= Open School of Journalism =

Journalism school

The Open School of Journalism is an independent journalism school with branches in Berlin and New York City.

OSJ is a member of the Association for Education in Journalism and Mass Communication (AEJMC), the International Communication Association (ICA, sections Journalism Studies and Public Relations), and the Journalism Education Association (JEA).

==Certificate in Journalism==
OSJ offers a distance and online program in journalism with a recommended duration of one year which can be extended to two years. The course leads to a Certificate in Journalism according to ISCED Level 4.

The journalism program is authorized by the ZFU, a German state agency for distance education.

==Curriculum==
The curriculum can be personalized by selecting course modules based on the student's prior experience and occupational objectives.
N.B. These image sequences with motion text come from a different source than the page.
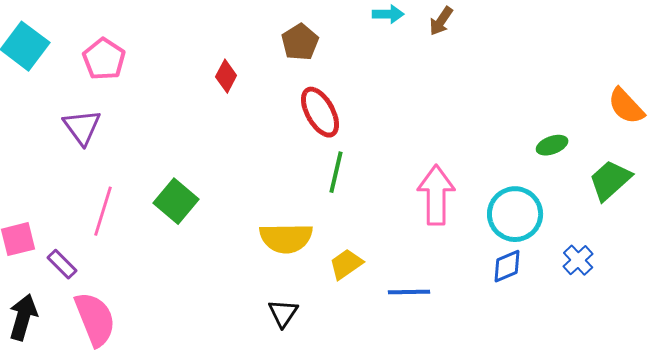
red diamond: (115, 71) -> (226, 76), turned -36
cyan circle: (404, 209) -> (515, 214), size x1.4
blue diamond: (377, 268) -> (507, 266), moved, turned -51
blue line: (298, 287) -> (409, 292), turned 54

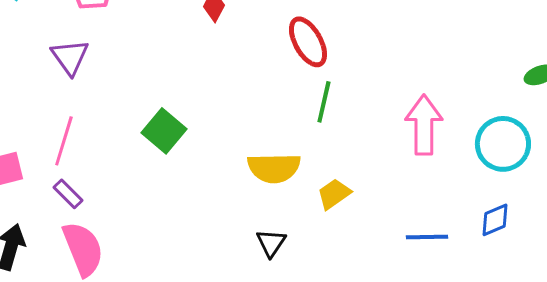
pink line: (103, 211) -> (64, 141), moved
purple rectangle: (62, 264) -> (68, 194), moved
blue diamond: (507, 266) -> (495, 220), moved
blue line: (409, 292) -> (427, 237), moved

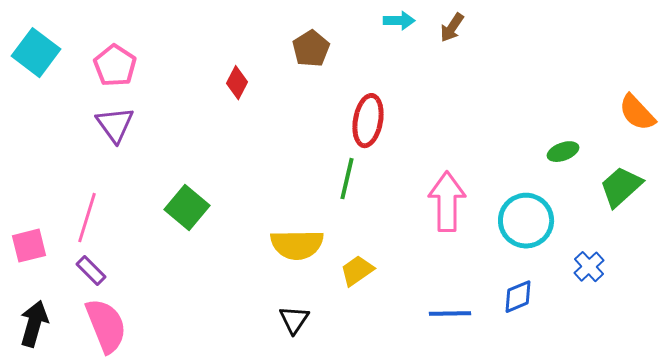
red ellipse: (308, 42) -> (368, 121), moved, turned 39
purple triangle: (70, 57) -> (115, 125), moved

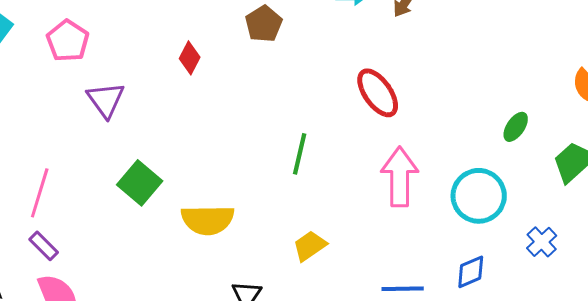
red ellipse: (368, 121) -> (378, 93), moved, turned -45
purple triangle: (115, 125) -> (106, 100), moved
green ellipse: (563, 152) -> (516, 127), turned -36
yellow semicircle: (297, 245) -> (208, 220), moved

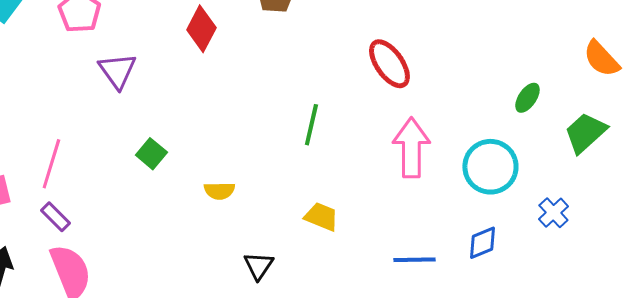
red diamond: (190, 58) -> (201, 29), size x1.4
green square: (140, 183) -> (151, 154), size x0.7
yellow semicircle: (208, 220) -> (219, 191), size x0.6
yellow trapezoid: (310, 246) -> (321, 217), turned 57

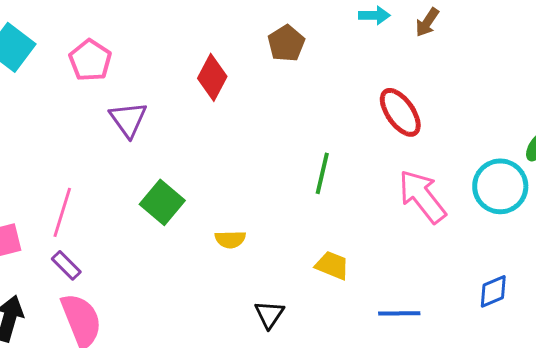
pink arrow: (411, 148) -> (422, 196), turned -38
green square: (151, 154) -> (162, 202), size x1.4
cyan circle: (490, 167) -> (500, 186), moved
blue line: (414, 260) -> (399, 313), moved

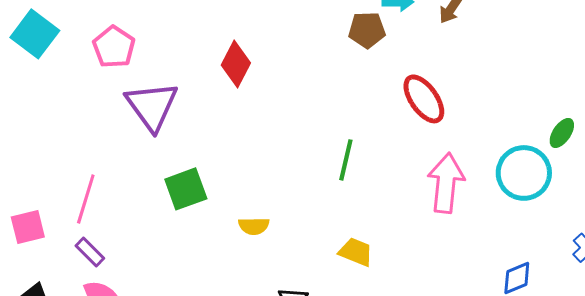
brown pentagon: (286, 43) -> (367, 30), moved, turned 30
purple triangle: (128, 119) -> (152, 106), size x1.4
pink arrow: (422, 196) -> (446, 183), turned 44
green square: (162, 202) -> (186, 189), turned 30

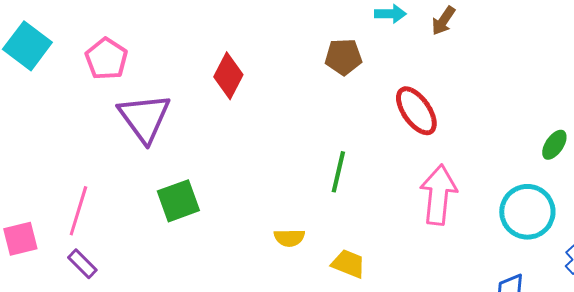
brown pentagon: (367, 30) -> (343, 57), moved
cyan circle: (524, 173) -> (527, 212), moved
yellow semicircle: (254, 226) -> (289, 238), moved

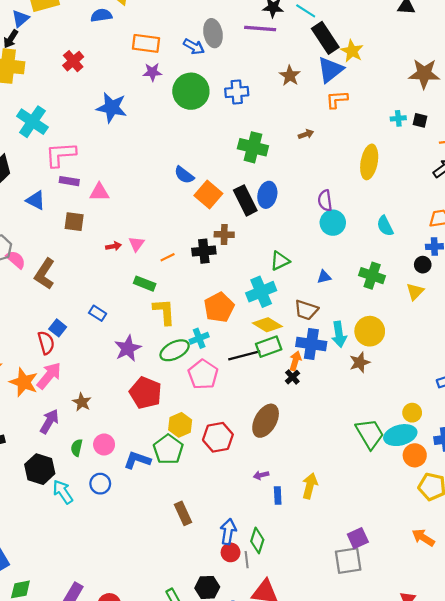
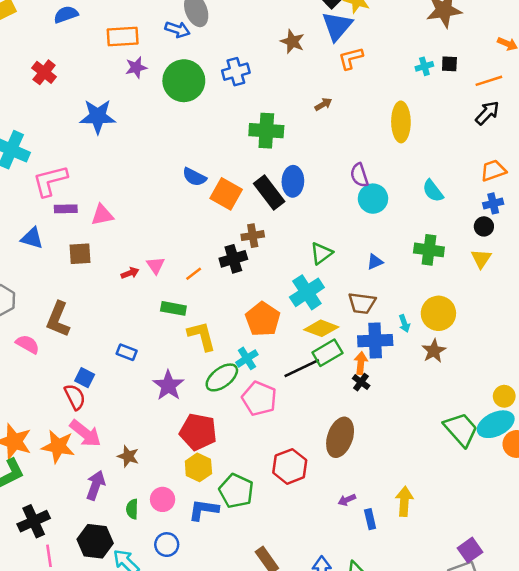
pink semicircle: (16, 260) -> (28, 344), moved
cyan arrow: (339, 334) -> (404, 323), size x0.6
pink arrow: (49, 376) -> (85, 433), turned 100
yellow hexagon: (180, 425) -> (198, 467), moved

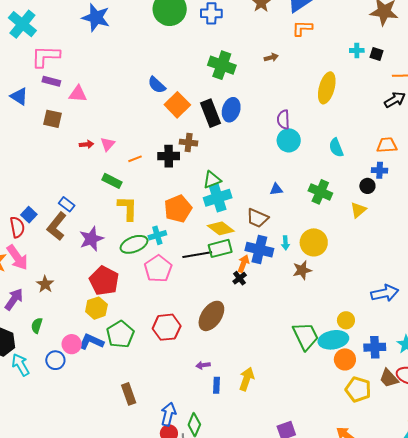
green triangle: (321, 253) -> (212, 180), moved
brown L-shape: (58, 319) -> (57, 226), moved
pink circle: (163, 499) -> (72, 344), moved

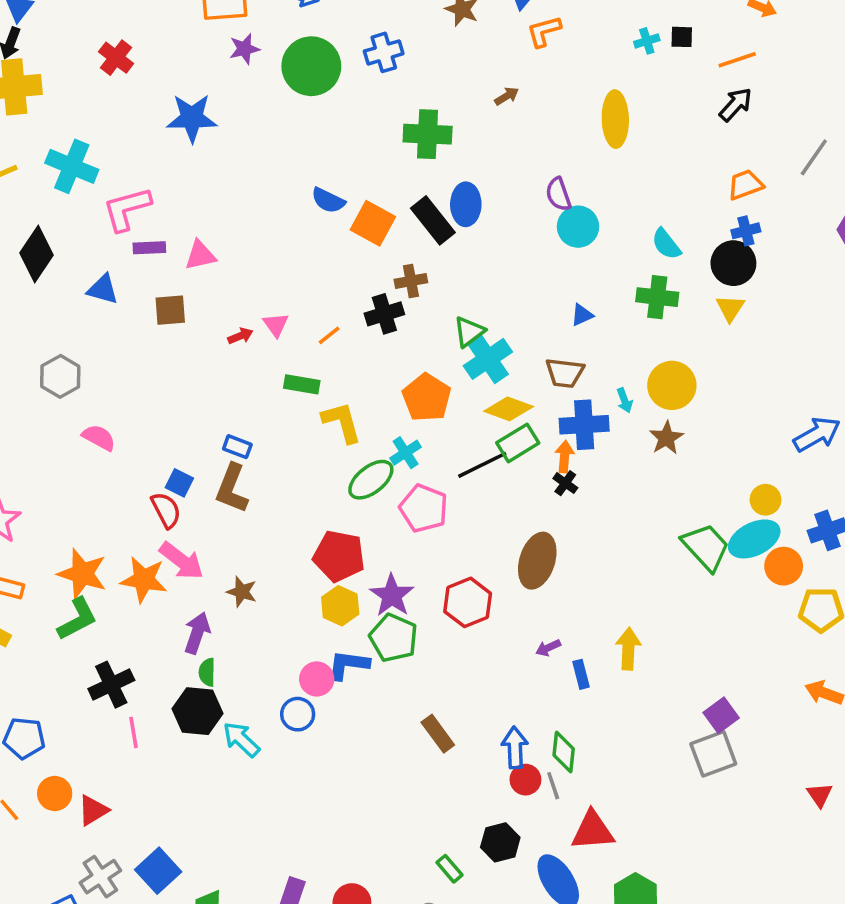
cyan semicircle: (336, 148) -> (666, 244), moved
black circle: (367, 186) -> (733, 263), size x1.6
purple star: (91, 239) -> (392, 595), moved
green semicircle: (37, 325) -> (207, 672), moved

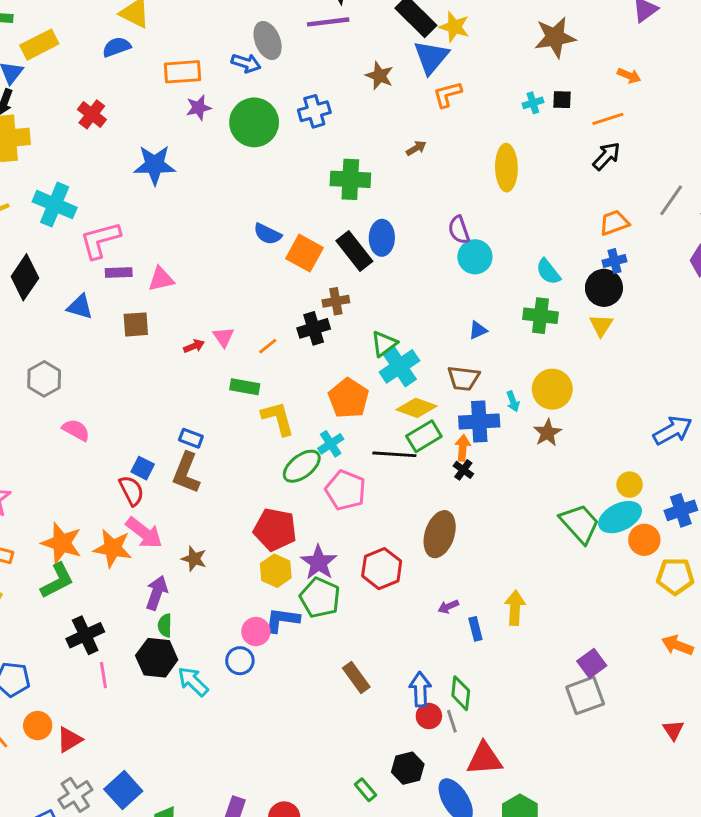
black line: (482, 465) -> (394, 454), turned 30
The course offers modules in the following areas:
- Journalistic working techniques: investigation/research, interviews, writing style for print media, radio, TV, and online media).
- Areas of journalism: Arts journalism, Business journalism, Environmental journalism, Fashion journalism, Foreign affairs journalism, Medical journalism, Political journalism, Science journalism, Sports journalism, etc.
- Genres of Journalism: Advocacy journalism, Citizen journalism, Collaborative journalism, Comics journalism, Database journalism, Gonzo journalism, Immersion journalism, Investigative journalism, Literary journalism, Muckraking, Narrative journalism, New Journalism, Non-profit journalism, Peace journalism, Scientific journalism, Watchdog journalism, etc.
- Public Relations: Press Releases, News Conferences, Crisis PR, etc.
- Practical Workshops: Investigation, News writing, feature writing, opinion writing, Sub-editing, etc.